For the NHS, the chancellor’s announcement is a missed opportunity to provide the investment needed to realise the ambitions of the NHS long-term plan. It doesn’t provide the scale of funding needed for the workforce, public health and capital; all of which were excluded from last summer’s long-term plan funding commitment.
The government has clearly taken the view that the long-term plan meant “job done” on the NHS. NHS England’s budget is increasing by an annual average of 3.4 per cent up to 2023-24 but next year the wider health budget is broadly flat in real terms, increasing from £8.6bn to £8.8bn in 2019-20 prices.
Healthcare funding has grown by an average of 2 per cent a year since 2010, against the backdrop of cuts to wider spending. Next year, the overall health budget (capital and day to day spending) is increasing by 2.9 per cent in real terms; less than the overall rise in public spending and below the estimated increases needed to address the lack of investment in staff and public health over recent years.
The workforce budget is set to grow by £210m in 2020-21, with a welcome proposal to increase investment in CPD for nurses, midwives and allied health professions. But this is well below the £620m the Health Foundation, the King’s Fund and the Nuffield Trust calculated would be needed to make real inroads into the nursing shortages.
For the public health grant, the Treasury has said that there will be a real terms increase but this can only happen if the Department of Health and Social Care can offset this through cuts to other central budgets. That is likely to mean a very modest rise in the public health grant, falling well short of the £1bn required to restore the last five years of cuts.

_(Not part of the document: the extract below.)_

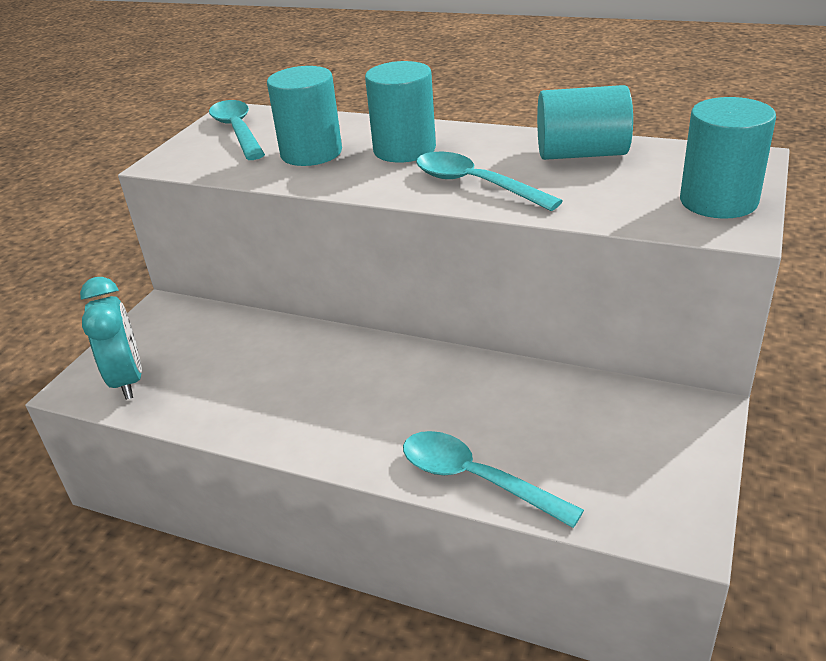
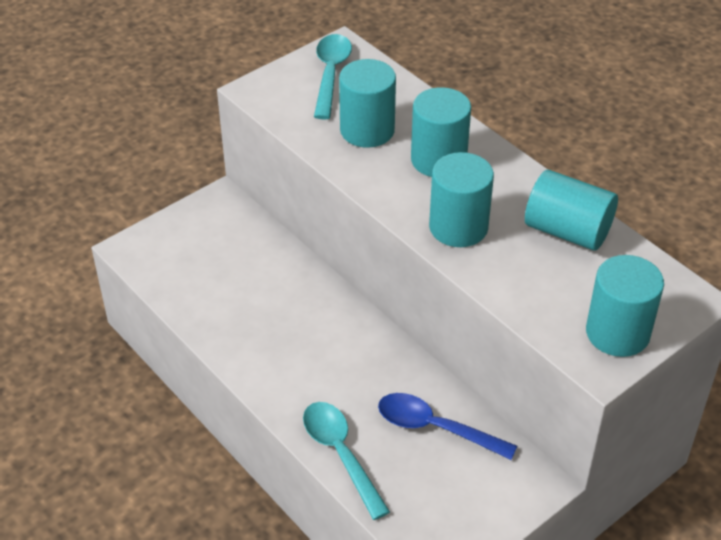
camera: 25 degrees right, 10 degrees up
turquoise clock [80,277,142,400] -> none
turquoise spoon [416,152,563,211] -> turquoise cylinder [429,152,494,247]
none -> blue spoon [378,393,517,460]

As a consequence, public health spending will continue to fall as a share of overall health spending. This defies economic logic, with new research from the University of York showing that spending on public health is three times more productive than spending on healthcare services.
On healthcare capital, the chancellor has confirmed a spending envelope of £7bn this year and no real terms increase for next year, but a review of longer-term funding requirements to tackle the backlog of safety-critical maintenance and provide equipment upgrades and new hospitals. This further delays essential investment.
Overall the chancellor’s announcement signalled that the worse of austerity may be over. But that doesn’t mean that we now have a clear programme for future public spending and reform. There are big unresolved questions about the future of health and social care and the wider public services and social security system which underpin good health.